Lizada: Importance

You want to know if you are important? Here is a simple test. Leave your phone at home and go on with your day and when you get back find out how many people texted or messaged you. 

I do not like bringing my phone with me. I find it irritating and cumbersome. If it were not for family and business, I would leave my phone at home. The family reason is obvious, the business is a necessity but otherwise, no. I can do well without a phone. Others, on the other hand, cannot survive without their phones with them. They sleep with it, eat with it, go to the toilet with it, wake up with it, take photos with it and whatever it comes to mind. That I cannot understand. You cannot live without your phone? Most people cannot.

Go to a restaurant and see what people are doing.  Walk along the streets and witness how so many people have bended necks defying death by nonchalantly walking. Never mind the trucks, buses and the manholes. Go anywhere actually and watch the people oblivious to the surroundings. As long as they have their phones, all is well with world. 

Aside from the most obvious reasons, we have our phones because we need our fixes. Some people smile when they get a message or a text. Others laugh like their whole happiness depends on what they receive. Still others use their phone for entertainment. Games, movies and yes even ebooks. But honestly I would prefer a good old fashioned hard copy of a book with its touch and smell. Smelling a phone is not fun at all. 

The power of a phone is not so obvious but it is potent. Try this. When you are talking with someone keep your phone close. It does not matter if it is turned upside down. The message is clear. Then try the other way, when you are talking with someone, hide your phone. A small gesture of not showing your phone is highly symbolic. Keeping the phone close is saying I am here but I am also with my phone. But if I keep my phone I am telling you, I am all yours. You are the only one that matters now.

We seem to have all lost a sense of importance. When families gather to eat, when friends get together, when meetings happen, the most common and obvious gesture is the whipping out of the phone. There was a picture on social media recently  that looked disturbing. Thousands of people were waiting for the New Year fireworks and all of them had their phones focused on the place where the pyrotechnics would take place. We have lost the grace of the moment and replaced it with the transitory video of some thing. We have sacrificed the gift of the present and exchanged it with permanence of the transitory.

Look at the insanity when a new phone is introduced. People line up, people squander savings all for the vanity of saying I got one. I rarely change phones and when I do it is because I have used every bit of it. I really do not need all the other accessories. 

Life is supposed to be simple. Not disturbed, or clunky. Or missed.

> **Exercises to complete**:
1 - Answer these questions from the essay on phones, each in a sentence:
(a) What simple test does the essay propose for finding out whether you are important?
(b) What were the thousands of people in the social media picture waiting for?
(c) When does the writer change phones?
2 - Reproduce word for word the stretch of the essay on phones from "Go to a restaurant" through "fun at all.".

> **Record excerpts**:
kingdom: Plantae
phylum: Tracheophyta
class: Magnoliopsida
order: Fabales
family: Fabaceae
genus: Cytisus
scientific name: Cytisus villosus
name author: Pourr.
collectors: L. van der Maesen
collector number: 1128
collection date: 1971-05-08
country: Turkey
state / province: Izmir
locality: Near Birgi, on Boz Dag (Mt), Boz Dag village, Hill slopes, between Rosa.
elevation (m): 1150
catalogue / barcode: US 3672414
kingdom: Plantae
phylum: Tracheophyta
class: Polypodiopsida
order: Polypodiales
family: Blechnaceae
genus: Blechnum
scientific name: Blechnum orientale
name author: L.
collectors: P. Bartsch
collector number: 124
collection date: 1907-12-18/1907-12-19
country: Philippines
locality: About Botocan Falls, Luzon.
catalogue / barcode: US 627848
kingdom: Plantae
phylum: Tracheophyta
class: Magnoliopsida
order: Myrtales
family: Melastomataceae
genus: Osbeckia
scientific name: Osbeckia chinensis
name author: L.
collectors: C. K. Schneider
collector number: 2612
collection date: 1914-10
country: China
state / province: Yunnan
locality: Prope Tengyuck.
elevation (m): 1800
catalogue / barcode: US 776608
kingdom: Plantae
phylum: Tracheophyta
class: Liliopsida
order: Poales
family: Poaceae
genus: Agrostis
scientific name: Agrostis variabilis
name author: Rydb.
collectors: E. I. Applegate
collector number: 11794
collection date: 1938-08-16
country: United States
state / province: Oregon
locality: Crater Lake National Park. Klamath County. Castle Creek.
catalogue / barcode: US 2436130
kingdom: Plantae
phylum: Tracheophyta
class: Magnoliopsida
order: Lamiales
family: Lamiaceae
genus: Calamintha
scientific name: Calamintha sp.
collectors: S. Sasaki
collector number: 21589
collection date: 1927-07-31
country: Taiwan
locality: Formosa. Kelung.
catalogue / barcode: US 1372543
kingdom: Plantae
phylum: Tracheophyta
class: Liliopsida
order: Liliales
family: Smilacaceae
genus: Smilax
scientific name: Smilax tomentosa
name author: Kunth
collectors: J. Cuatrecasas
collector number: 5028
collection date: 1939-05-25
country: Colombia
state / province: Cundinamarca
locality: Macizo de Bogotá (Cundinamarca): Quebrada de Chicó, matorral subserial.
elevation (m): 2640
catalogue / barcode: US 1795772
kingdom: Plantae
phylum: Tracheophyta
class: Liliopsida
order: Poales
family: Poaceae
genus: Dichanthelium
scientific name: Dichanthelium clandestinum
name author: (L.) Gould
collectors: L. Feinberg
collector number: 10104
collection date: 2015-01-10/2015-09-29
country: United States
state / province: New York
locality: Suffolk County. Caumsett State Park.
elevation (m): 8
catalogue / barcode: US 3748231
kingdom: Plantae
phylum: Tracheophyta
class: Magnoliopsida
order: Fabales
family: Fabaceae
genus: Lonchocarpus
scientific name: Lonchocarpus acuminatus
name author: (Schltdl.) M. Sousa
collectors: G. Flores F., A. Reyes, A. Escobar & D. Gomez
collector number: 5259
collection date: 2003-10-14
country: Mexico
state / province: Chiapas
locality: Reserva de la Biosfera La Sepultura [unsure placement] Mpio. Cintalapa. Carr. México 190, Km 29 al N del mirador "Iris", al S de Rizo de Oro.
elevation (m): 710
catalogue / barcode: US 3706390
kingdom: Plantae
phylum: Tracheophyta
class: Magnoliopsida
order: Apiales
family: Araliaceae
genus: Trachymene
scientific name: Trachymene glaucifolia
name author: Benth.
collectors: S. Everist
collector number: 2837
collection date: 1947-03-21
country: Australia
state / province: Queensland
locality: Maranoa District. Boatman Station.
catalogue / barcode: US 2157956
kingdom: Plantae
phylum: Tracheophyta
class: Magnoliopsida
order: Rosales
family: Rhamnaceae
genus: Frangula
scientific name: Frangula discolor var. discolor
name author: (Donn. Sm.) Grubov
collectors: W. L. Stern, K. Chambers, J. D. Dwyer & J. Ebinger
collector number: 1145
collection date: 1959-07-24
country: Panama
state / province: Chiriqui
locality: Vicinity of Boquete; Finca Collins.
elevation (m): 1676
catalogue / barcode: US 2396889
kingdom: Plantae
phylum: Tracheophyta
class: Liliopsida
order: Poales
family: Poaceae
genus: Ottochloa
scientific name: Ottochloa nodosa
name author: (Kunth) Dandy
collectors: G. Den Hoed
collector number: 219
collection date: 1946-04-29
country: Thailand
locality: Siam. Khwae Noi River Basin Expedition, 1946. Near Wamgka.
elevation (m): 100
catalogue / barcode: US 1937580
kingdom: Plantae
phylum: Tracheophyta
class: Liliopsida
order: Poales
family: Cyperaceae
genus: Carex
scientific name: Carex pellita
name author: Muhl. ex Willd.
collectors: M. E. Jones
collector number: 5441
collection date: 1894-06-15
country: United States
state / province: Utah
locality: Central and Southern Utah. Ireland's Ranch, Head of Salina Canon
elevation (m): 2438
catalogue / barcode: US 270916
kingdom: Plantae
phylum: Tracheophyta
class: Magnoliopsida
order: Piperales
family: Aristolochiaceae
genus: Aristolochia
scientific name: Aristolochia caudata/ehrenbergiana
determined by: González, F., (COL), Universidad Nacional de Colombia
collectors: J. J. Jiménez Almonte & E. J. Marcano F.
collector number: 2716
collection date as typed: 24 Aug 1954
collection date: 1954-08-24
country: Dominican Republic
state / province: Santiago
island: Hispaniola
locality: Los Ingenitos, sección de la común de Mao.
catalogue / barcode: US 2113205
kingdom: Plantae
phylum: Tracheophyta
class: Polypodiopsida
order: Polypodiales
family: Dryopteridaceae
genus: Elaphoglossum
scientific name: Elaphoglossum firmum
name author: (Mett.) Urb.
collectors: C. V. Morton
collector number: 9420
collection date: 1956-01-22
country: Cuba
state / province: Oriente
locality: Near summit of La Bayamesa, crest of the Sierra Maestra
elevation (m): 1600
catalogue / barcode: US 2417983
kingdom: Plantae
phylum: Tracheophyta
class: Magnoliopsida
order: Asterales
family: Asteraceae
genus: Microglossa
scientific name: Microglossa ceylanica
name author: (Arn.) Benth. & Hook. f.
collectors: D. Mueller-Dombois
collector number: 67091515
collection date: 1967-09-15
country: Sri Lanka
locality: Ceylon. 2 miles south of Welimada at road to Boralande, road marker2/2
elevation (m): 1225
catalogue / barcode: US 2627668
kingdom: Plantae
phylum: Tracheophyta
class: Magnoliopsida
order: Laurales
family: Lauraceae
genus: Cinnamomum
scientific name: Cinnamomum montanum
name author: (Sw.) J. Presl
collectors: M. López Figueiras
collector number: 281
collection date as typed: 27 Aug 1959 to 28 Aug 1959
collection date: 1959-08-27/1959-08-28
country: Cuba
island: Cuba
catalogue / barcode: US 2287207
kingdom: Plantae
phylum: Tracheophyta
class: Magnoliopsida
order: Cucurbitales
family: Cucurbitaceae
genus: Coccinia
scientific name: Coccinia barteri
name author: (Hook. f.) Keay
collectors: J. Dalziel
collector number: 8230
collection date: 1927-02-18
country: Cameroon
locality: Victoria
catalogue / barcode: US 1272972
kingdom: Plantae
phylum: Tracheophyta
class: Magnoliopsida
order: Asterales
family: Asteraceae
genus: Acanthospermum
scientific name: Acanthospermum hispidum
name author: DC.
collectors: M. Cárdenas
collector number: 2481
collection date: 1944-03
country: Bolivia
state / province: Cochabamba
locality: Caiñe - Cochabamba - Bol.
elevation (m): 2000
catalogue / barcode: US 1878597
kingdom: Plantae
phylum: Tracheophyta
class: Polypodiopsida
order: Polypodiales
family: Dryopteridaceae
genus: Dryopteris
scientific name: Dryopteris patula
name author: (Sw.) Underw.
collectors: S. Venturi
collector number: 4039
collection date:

> **Replies**:
1 -
(a) Leave your phone at home, go on with your day, and when you get back find out how many people texted or messaged you.
(b) They were waiting for the New Year fireworks.
(c) The writer rarely changes phones, and does so only after using every bit of the old one.

2 -
Go to a restaurant and see what people are doing.  Walk along the streets and witness how so many people have bended necks defying death by nonchalantly walking. Never mind the trucks, buses and the manholes. Go anywhere actually and watch the people oblivious to the surroundings. As long as they have their phones, all is well with world. 

Aside from the most obvious reasons, we have our phones because we need our fixes. Some people smile when they get a message or a text. Others laugh like their whole happiness depends on what they receive. Still others use their phone for entertainment. Games, movies and yes even ebooks. But honestly I would prefer a good old fashioned hard copy of a book with its touch and smell. Smelling a phone is not fun at all.